McKinsey & Company has collaborated with several other companies to launch a new carbon removal investment group. The consortium, named Frontier, will contribute hundreds of millions of dollars to further carbon removal technologies.
As the world’s biggest consulting firms look to bring their industry in line with the global push for net-zero, it has become clear that while their direct carbon footprint is important, it pales in comparison to the amount of emissions firms could cut out of the atmosphere if they worked to help their clients with their own net-zero ambitions.
This saw McKinsey & Company launch a new practice specialising in sustainability and ESG work in 2021. McKinsey Sustainability focuses on building new green businesses and innovations; retiring and repurposing the highest carbon intensity assets; and scaling nature-based solutions by scaling voluntary and compliance carbon markets.
Now, as the firm looks to further promote the greening of the economy, McKinsey has sought to back investment in carbon removal technologies. Collaborating with Stripe, Alphabet, Shopify and Meta, McKinsey has developed an early market commitment in the world of carbon removal technologies, with the consortium of giants reserving a combined $925 million (€850 million) for their efforts.
Named Frontier, the collaboration will function as a subsidiary of Stripe – and will also be funded by the tens of thousands of companies that buy carbon removal through Stripe Climate. This will make Frontier the largest coalition of carbon removal buyers in the world, both in funding and membership.
Funding the future
An advance market commitment (AMC) is a concept initially taken from vaccine development. The first AMC accelerated the development of pneumococcal vaccines for low-income countries, something which eventually saved an estimated 700,000 lives.
Operating as an AMC, Frontier aims to accelerate the development of carbon removal technologies by guaranteeing future demand for them. This is intended to send a signal to researchers, entrepreneurs, and investors that there is a growing demand for the technologies – providing a profit incentive to encourage the production of carbon removal technology.
While investment from venture capital and private equity is pouring into the climate tech sector, research suggests not enough of it is targeting the reduction of greenhouse gasses – with investors favouring projects they see as providing more rapid returns.
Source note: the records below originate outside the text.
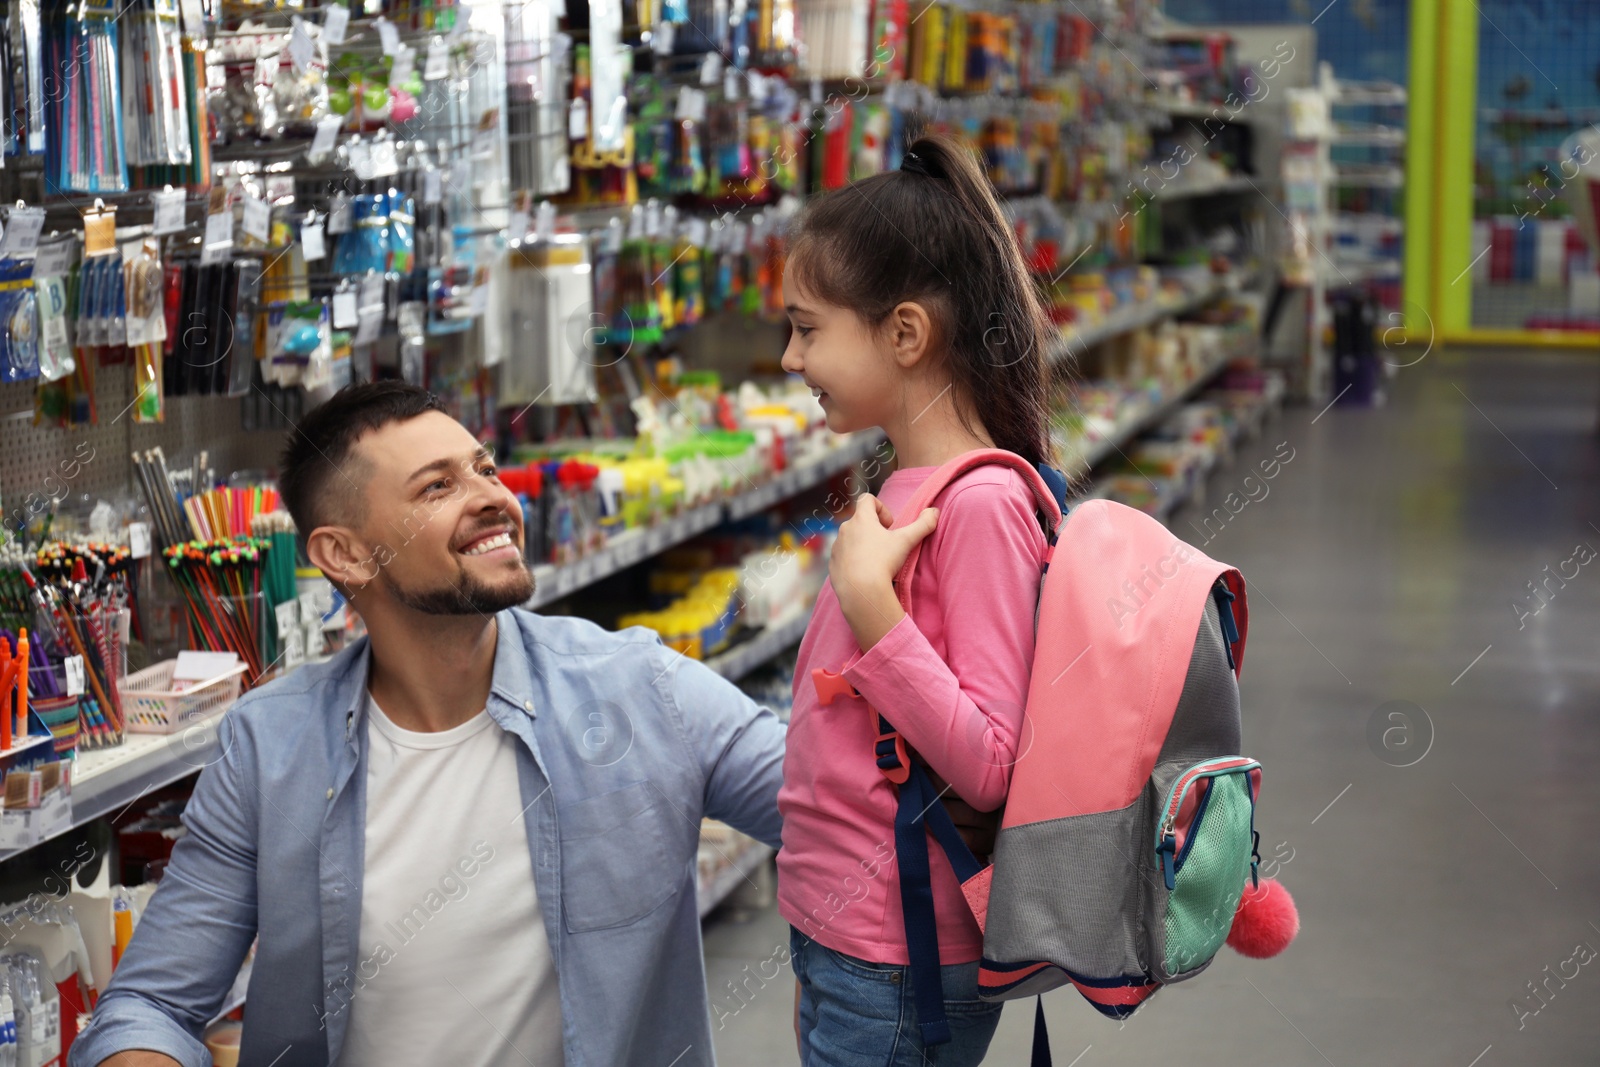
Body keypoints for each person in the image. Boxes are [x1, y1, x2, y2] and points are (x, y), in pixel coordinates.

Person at [70, 382, 789, 1067]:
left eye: (485, 468)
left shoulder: (641, 691)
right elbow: (151, 1003)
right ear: (344, 553)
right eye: (437, 486)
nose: (495, 498)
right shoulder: (269, 749)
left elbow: (842, 805)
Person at [776, 132, 1055, 1067]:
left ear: (903, 333)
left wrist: (873, 612)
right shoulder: (906, 484)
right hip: (845, 931)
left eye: (808, 328)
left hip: (902, 955)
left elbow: (990, 763)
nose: (788, 356)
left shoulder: (978, 504)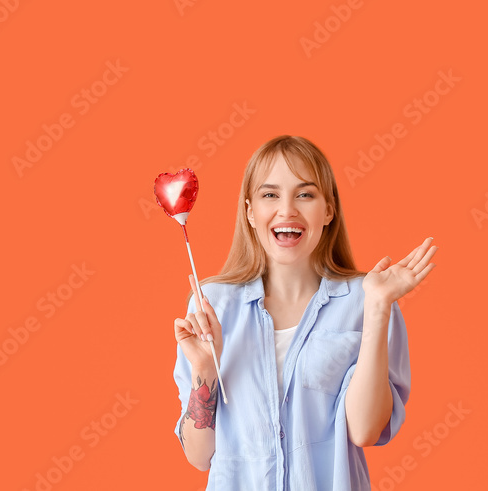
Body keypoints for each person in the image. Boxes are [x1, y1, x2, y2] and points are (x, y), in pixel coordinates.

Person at [172, 135, 437, 490]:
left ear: (328, 209)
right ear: (250, 211)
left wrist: (377, 310)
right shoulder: (212, 306)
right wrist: (205, 368)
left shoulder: (368, 298)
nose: (287, 210)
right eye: (270, 195)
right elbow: (199, 456)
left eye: (305, 194)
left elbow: (365, 429)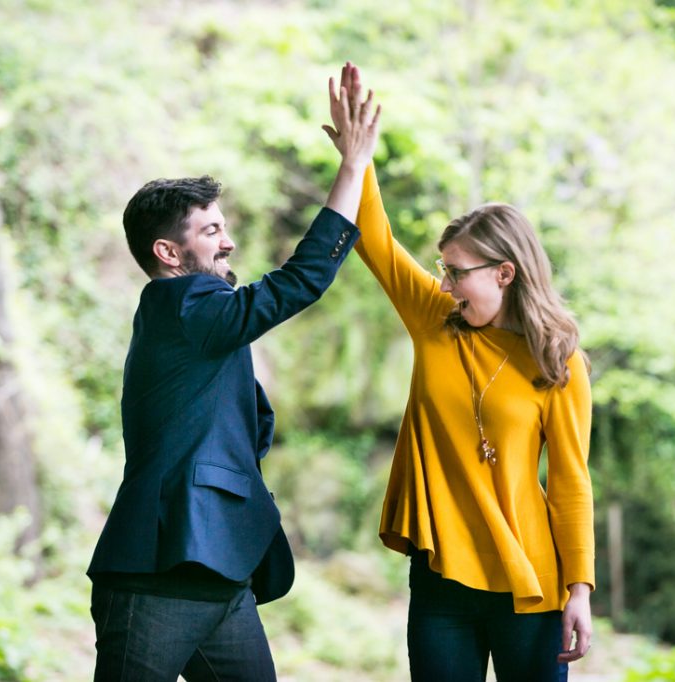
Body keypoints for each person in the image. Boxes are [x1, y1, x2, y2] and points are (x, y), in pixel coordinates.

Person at [86, 66, 381, 682]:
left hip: (217, 574)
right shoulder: (185, 304)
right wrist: (351, 168)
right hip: (156, 575)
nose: (228, 243)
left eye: (224, 227)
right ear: (168, 253)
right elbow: (299, 281)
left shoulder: (197, 324)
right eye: (210, 231)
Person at [327, 64, 594, 681]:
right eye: (442, 269)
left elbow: (572, 482)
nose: (444, 283)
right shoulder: (434, 318)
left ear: (505, 273)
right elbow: (375, 240)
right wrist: (356, 162)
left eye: (458, 271)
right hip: (442, 577)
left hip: (531, 581)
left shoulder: (558, 360)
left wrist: (579, 587)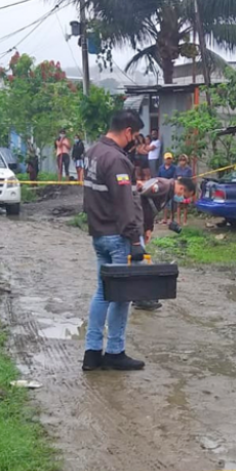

Similarly, while sustainability can bring huge benefits to manufacturers, a minority of 11% are scaling their sustainability initiatives at present as they look to improve their bottom lines elsewhere.
To address this, Frontier hopes to deploy solutions from the vaccine development market to carbon removal. While both face uncertainty about long-term demand and unproven technologies, the entity asserts that AMCs have the power to send a strong and immediate demand signal without picking winning technologies at the start.
Nan Ransohoff, Head of Climate at Stripe, said, “With Frontier, we want to send a loud demand signal to entrepreneurs, researchers, and investors that there is a market for permanent carbon removal: build and we will buy.”
“In practice, Frontier’s team of technical and commercial experts facilitates purchases from high-potential carbon removal companies on behalf of buyers. Over time, we plan to open Frontier to new buyers to further increase demand and spur new supply.”
Dickon Pinner, senior partner and co-leader of McKinsey Sustainability: “Our research shows that the amount of carbon removals needed by 2025 to achieve the IPCC’s 1.5°C pathway will be missed by 80 percent, based on the current pipeline of projects. Frontier will play a catalytic role in enabling the supply of high quality carbon removals.”